Wie aus einem Retro-Serienbike wie der Harley-Davidson Cross Bones eine moderne Interpretation gelingt … oder: Den Weg mal anders rum gehen
»Der Kunde war schwer angetan von einem aufwändigen Lowrider im Muscle-Look, den wir kurz zuvor für einen seiner Freunde aufgebaut hatten«, berichtet Andy nicht ohne Stolz. »Aber natürlich wollte er keine 1:1-Kopie.« Stattdessen schwebte ihm ein Crossover vor, alles in allem etwas dezenter, aber mit Springer-Frontend und Old-School-Design-Zitaten – eine Kombination, wie sie dieses Jahr zunehmend im Trend liegt. Zugleich wünschte er sich ein gut fahrbares Motorrad, keine Trailer-Queen. Und obendrein sollten natürlich die Kosten halbwegs im Rahmen bleiben.

Keine leichte Aufgabe: Das sind ja schon mehr als drei Wünsche auf einmal. Doch »geht nicht« gibt’s nicht. Der Kölner Harley-Vertragshändler wählte als Basis eine Cross Bones und legte das Bike zunächst im Lenkkopfbereich »optisch« tiefer: Ein flacherer V-Team Lenker statt des Apehangers, dazu den Scheinwerfer gut 30 cm tiefer und damit vor statt über den Lenkkopf gesetzt, und das Motorrad kommt bereits wesentlich kompakter rüber.

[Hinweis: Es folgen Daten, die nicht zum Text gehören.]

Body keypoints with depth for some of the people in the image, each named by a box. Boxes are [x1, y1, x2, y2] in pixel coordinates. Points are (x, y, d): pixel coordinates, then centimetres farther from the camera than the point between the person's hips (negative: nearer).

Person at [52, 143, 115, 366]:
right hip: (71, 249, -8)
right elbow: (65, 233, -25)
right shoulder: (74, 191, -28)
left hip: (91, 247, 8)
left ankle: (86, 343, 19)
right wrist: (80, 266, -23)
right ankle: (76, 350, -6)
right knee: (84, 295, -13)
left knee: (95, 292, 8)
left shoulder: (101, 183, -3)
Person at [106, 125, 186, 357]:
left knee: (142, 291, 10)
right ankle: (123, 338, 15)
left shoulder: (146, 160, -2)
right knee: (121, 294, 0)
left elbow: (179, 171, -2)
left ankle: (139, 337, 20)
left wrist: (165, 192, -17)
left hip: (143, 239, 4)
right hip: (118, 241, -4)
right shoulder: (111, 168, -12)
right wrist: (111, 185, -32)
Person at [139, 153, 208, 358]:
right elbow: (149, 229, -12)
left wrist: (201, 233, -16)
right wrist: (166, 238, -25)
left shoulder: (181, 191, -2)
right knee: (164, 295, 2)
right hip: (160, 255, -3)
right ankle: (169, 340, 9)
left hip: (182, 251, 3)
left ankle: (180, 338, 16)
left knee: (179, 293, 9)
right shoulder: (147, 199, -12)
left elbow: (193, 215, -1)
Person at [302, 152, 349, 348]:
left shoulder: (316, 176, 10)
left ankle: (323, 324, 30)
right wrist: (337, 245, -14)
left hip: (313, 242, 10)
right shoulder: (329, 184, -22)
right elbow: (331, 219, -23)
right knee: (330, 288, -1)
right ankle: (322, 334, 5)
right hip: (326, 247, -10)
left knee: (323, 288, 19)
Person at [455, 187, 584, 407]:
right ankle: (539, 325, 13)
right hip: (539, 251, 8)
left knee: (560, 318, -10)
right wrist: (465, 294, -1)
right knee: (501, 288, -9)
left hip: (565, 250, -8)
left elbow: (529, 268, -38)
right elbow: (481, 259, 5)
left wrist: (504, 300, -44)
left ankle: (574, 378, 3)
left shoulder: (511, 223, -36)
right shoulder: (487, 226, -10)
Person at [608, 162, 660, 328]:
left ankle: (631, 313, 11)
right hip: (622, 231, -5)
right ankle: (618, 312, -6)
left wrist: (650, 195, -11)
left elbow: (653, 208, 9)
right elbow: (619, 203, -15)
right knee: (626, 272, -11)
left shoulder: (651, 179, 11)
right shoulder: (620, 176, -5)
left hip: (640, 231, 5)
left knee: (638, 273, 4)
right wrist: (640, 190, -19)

Wenn Retro zu New Age wird
Der Fat Bob-Tank mit der wuchtigen, schwarzen Konsole, die die Cross Bones ab Werk spazieren fährt, mussten einer deutlich modernisierten Tanksektion weichen: Über dem Harley-eigenen »Heavy Breather« Luftfilter im Dragster-Look wölbt sich ein geschwungener, länglicher Spritbunker aus dem Hause Thunderbike mit bündig eingelassenem Flugzeug-Tankverschluss, die Geschwindigkeit liest der Fahrer an einem Minitacho an der Gabelbrücke ab. Elegante PM-Spiegel nehmen gekonnt den Schwung der Tanksilhouette auf, und auch die Trittbretter des Originals mussten einer filigranen Fußrastenanlage aus der gleichen Quelle weichen. Ein Übriges tun zahlreiche Details, die für einen wirklich cleanen Look absolut entscheidend sind. Stellvertretend seien etwa die dezenten, von H-D Köln blitzsauber verkabelten Kellermänner angeführt, die hinten dank mehrfarbiger LEDs zugleich die Funktionen von Brems- und Rücklicht übernehmen.

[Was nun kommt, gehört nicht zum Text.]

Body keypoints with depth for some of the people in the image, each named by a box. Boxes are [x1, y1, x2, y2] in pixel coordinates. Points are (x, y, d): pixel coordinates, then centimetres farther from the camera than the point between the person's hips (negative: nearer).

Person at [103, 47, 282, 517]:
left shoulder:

Und wo wir schon mal beim »Modernisieren« sind: Der neue Eigner wünschte sich zeitgemäße Niederquerschnittsreifen auf angesagten TTS Big Spoke Rädern statt der rustikalen Cross Bones Ballonreifen im Vorkriegs-Look. Ein »Drive Side«-Bremssystem in einer Ricks Schwinge samt seitlichem Edelstahl-Kennzeichenhalter sorgen für einen unverbauten Blick auf das Hinterrad. Vergleichsweise zurückhaltende Reifendimensionen von 120/70-21 vorn und 260/40-18 hinten bürgen für ein durchaus Westerwald-taugliches Handling.
Harley-Davidson Cross Bones – auch technisch modernisiert
Der minimalistische Heckfender, ebenso wie das vordere Pendant bei Harley Köln eigens von Hand aus Stahl getrieben, ist starr am Rahmen befestigt – so kann er in der allergrößten Not kurzerhand mit einer Mitfahrgelegenheit bestückt werden. Für die perfekte Synthese aus coolem Look im Stand und adäquatem Federungskomfort während der Fahrt sorgt eine »Airtail«-Luftfederung von Progressive Suspension, die sich in Höhe und Federbasis über einen bordeigenen Mini-Kompressor separat einstellen lässt.

Den Old-School-Look der vormaligen Cross Bones dagegen unterstreichen schwarz beschichtete Motordeckel sowie ein in Mattschwarz gehaltener, getapeter Vance & Hines Krümmer mit verstellbarem Kess-Tech Endtopf. Für angemessen Durchzug schließlich sorgt ein auf 1.690 cm³ aufgestockter TwinCam in Verbindung mit einer passend abgestimmten Einspritzanlage.